Sudan Holds Elections, of a Sort; Military Ruler Is Expected to Win


DURING the 12-day presidential campaign, Sudan's military strongman, Lt. Gen. Omar Ahmed al-Bashir, didn't see the need to rally supporters, despite his doubtful popularity.

General Bashir came to Sudan's helm in a military coup six years ago. This year, he appeared at only a handful of election rallies. But given his grip on power, it was clear from the beginning that he would easily win the presidential contest in Africa's largest nation.

Residents of this decidedly Islamic state completed the poll for the presidency and parliament yesterday. Results will be announced Wednesday.

Leaders of Sudan's banned opposition parties call the elections illegal and unconstitutional. A quarter of the presidential contenders called on Sudan's Supreme Court to postpone the elections until Bashir steps down from office and allows a neutral government to oversee balloting under a multiparty system. The Court turned down the appeal and forbade candidates from withdrawing from the contest.

Government critics said Sudan's regime and its backers would lose in a multiparty ballot, so they devised "nonparty" elections that are little more than a public-relations exercise.

Government backers countered that the elections were a valid Islamic alternative to Western-style voting that they say revolves around money and an illusionary choice between similar candidates.

Bashir's 1989 coup toppled Prime Minister Sadiq al-Mahdi. Mr. Mahdi and his followers boycotted the vote.

"All the presidential contenders knew from the beginning they have no chance - they have no political organization behind them, no administrative organization, no finances. Whereas the president has all the machinery of the state," Mahdi said in an interview during the elections. "People are being asked to sanction the continuity of something from which they already suffer so much. Why should they?"

Sudan declared itself an Islamic state five years ago. Since then, the regime has cracked down on opposition organizations and banned political parties.

About 900 people ran for 275 seats in Parliament. The field of no less than 41 Sudanese presidential hopefuls included obscure, low-ranking former military officials, university lecturers, and a local police captain.

The head of the government-appointed election commission, Abdal Moneim al-Nahas, admits the majority of contenders aren't serious. "Most are not convincing characters. They haven't got charisma and magic, and that's the difficulty we are facing," Mr. Nahas said.

Sheik Hassan al-Turabi, the country's leading Islamic ideologue and the head of the National Islamic Front, is said to be the power behind the president. Leaders in Dr. Turabi's fundamentalist Muslim movement hold key posts in the government, military, and commerce. Bashir is widely thought to rule at their pleasure.

While Islam is embraced in northern Sudan, the Front is not. As evidence of Sudanese voters' lack of enthusiasm for it, the Front has never won more than about a quarter of the vote in any democratic balloting.

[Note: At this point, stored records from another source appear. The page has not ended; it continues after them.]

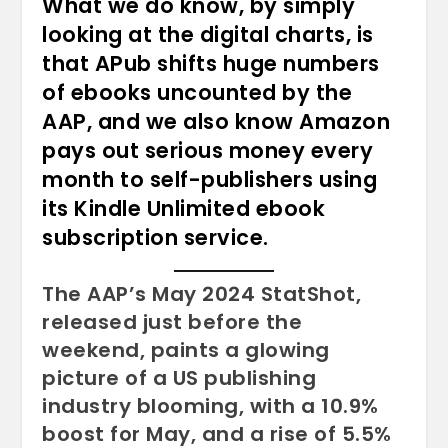
What we do know, by simply
looking at the digital charts, is
that APub shifts huge numbers
of ebooks uncounted by the
AAP, and we also know Amazon
pays out serious money every
month to self-publishers using
its Kindle Unlimited ebook
subscription service.
The AAP’s May 2024 StatShot,
released just before the
weekend, paints a glowing
picture of a US publishing
industry blooming, with a 10.9%
boost for May, and a rise of 5.5%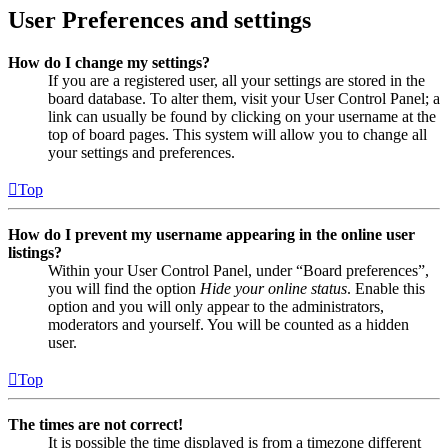
User Preferences and settings
How do I change my settings?
If you are a registered user, all your settings are stored in the
board database. To alter them, visit your User Control Panel; a
link can usually be found by clicking on your username at the
top of board pages. This system will allow you to change all
your settings and preferences.
Top
How do I prevent my username appearing in the online user
listings?
Within your User Control Panel, under “Board preferences”,
you will find the option
Hide your online status
. Enable this
option and you will only appear to the administrators,
moderators and yourself. You will be counted as a hidden
user.
Top
The times are not correct!
It is possible the time displayed is from a timezone different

The highly political brotherhood manages to side-step the ban on political parties.

"This is a free election," Turabi said in a Monitor interview. "There are no parties because parties in Africa mean only tribes, with beautiful party names, or sects. There are no parties here, but this election is free for everyone, there is no exclusion."

About half of the seats in the 400-member Parliament have already been decided. A "national congress" chose 125 members in January, and dozens of candidates ran unopposed.

On Khartoum's largely unpaved streets, trucks and cars merge with donkey traffic. Many bystanders here said they didn't even know where polling stations were.

Others, like Mohamed Hassim Awad, a professor of economics at Khartoum University, wondered what the balloting means. "I don't know why there's this kind of apathy," Mr. Awad says. "Is it because the result is a foregone conclusion? Or that the people think General Bashir will be elected anyway?"